- Texto apresentado
- - -
Liberalidade: a felicidade em ajudar

 “[...] tendo, porém, diferentes dons segundo a graça que nos foi dada:  [...] o que contribui, com liberalidade” – Romanos 12:6,8

07.08.2019

Comunicação - Marketing Mackenzie


O apóstolo Paulo, ao escrever aos crentes da Igreja de Roma, fala não apenas de doutrinas, mas, também, da prática que deve ser uma demonstração da doutrina aprendida.  Ainda no capítulo 12 da carta aos Romanos ele fala sobre as virtudes que devem ser praticadas pelos crentes de Roma. Ele diz: “compartilhai as necessidades dos santos, respeitando o texto, podemos perceber que o apóstolo está sendo direto aos crentes de Roma, e dando orientações de comportamento, ou seja, ele está sendo específico para um determinado grupo. E mais, ele nos diz que este grupo deve ajudar de forma também específica. Assim, o apóstolo Paulo os orienta a serem liberais e a praticar as virtudes.
- - -
- Registros fornecidos
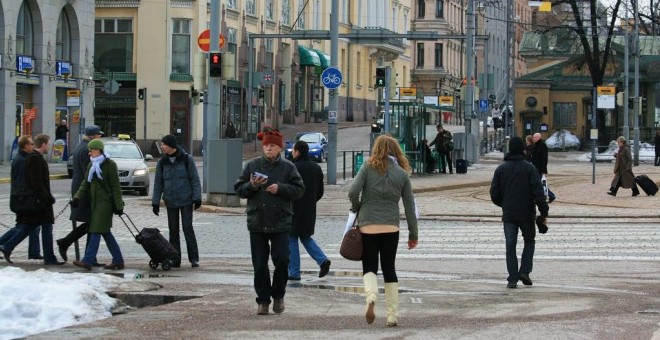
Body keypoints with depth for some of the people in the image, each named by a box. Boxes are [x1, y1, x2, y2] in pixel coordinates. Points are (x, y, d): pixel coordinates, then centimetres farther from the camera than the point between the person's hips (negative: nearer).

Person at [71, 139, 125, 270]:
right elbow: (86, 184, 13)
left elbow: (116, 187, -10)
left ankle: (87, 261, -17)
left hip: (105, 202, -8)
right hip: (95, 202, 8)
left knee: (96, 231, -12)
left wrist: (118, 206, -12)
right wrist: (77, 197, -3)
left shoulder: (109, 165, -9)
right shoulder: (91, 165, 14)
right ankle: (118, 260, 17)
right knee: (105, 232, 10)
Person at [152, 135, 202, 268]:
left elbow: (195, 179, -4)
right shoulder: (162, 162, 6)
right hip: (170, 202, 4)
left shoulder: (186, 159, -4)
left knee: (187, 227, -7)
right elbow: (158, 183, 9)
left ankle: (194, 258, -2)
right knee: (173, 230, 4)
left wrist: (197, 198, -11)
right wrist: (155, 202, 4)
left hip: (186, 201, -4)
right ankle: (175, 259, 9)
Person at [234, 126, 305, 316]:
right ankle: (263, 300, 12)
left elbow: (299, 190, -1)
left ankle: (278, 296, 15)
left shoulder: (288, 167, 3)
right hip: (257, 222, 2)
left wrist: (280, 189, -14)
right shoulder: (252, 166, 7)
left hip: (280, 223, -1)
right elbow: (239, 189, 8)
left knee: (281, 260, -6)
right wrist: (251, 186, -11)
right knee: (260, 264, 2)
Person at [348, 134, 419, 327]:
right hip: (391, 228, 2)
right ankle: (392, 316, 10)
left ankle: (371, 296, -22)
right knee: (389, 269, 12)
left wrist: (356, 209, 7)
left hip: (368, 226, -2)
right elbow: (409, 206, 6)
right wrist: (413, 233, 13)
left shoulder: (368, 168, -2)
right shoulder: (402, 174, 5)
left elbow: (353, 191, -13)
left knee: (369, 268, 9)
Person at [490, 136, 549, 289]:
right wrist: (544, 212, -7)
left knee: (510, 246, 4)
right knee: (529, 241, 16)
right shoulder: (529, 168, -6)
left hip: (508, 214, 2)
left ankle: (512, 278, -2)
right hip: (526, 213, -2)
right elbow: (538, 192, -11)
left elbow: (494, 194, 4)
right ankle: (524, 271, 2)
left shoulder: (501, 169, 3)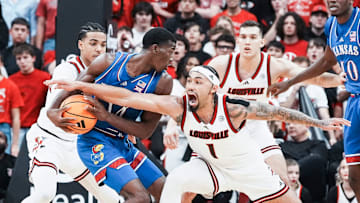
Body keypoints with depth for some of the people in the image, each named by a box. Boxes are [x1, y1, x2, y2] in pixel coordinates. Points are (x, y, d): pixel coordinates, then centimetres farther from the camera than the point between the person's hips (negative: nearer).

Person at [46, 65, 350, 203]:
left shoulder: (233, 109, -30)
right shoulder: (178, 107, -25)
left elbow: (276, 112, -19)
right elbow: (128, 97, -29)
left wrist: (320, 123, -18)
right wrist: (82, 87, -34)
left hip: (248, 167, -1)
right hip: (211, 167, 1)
- - -
- Tarefa atribuída
Retome o texto sobre a liberalidade e dê prosseguimento a ele logo após a última frase. Os registros não têm relação alguma com o texto sobre a liberalidade.

- Resposta à tarefa
Mas o que seria liberalidade? Celso Antunes, em seu livro A grande jogada, diz que “ser feliz é gostar daquilo que se tem que fazer. Podemos entender que a orientação do apóstolo é que aquele que contribui deve fazer com alegria, com felicidade, pois não contribui por obrigação ou constrangimento. Aristóteles, em seu livro Ética a Nicômaco, no capítulo IV, ou caso prefira, no Livro IV (pois é assim que está dividido) fala sobre a liberalidade. Ética a Nicômaco é um livro dedicado a seu filho Nicômaco, onde Aristóteles se propõe a ensinar como o filho deve agir para ter uma vida boa, como ser feliz, pois a ética trata exatamente destas coisas.

Este livro trata de como devemos nos comportar, quais devem ser nossas atitudes no dia a dia para que tenhamos uma vida que seja bem vivida. Desta forma, ele fala sobre as virtudes. Para Aristóteles a virtude é o meio termo, é o ponto mais distante entre os extremos, o excesso e a deficiência. Assim, para definir qual seria este meio termo, ele apresenta também seus opostos.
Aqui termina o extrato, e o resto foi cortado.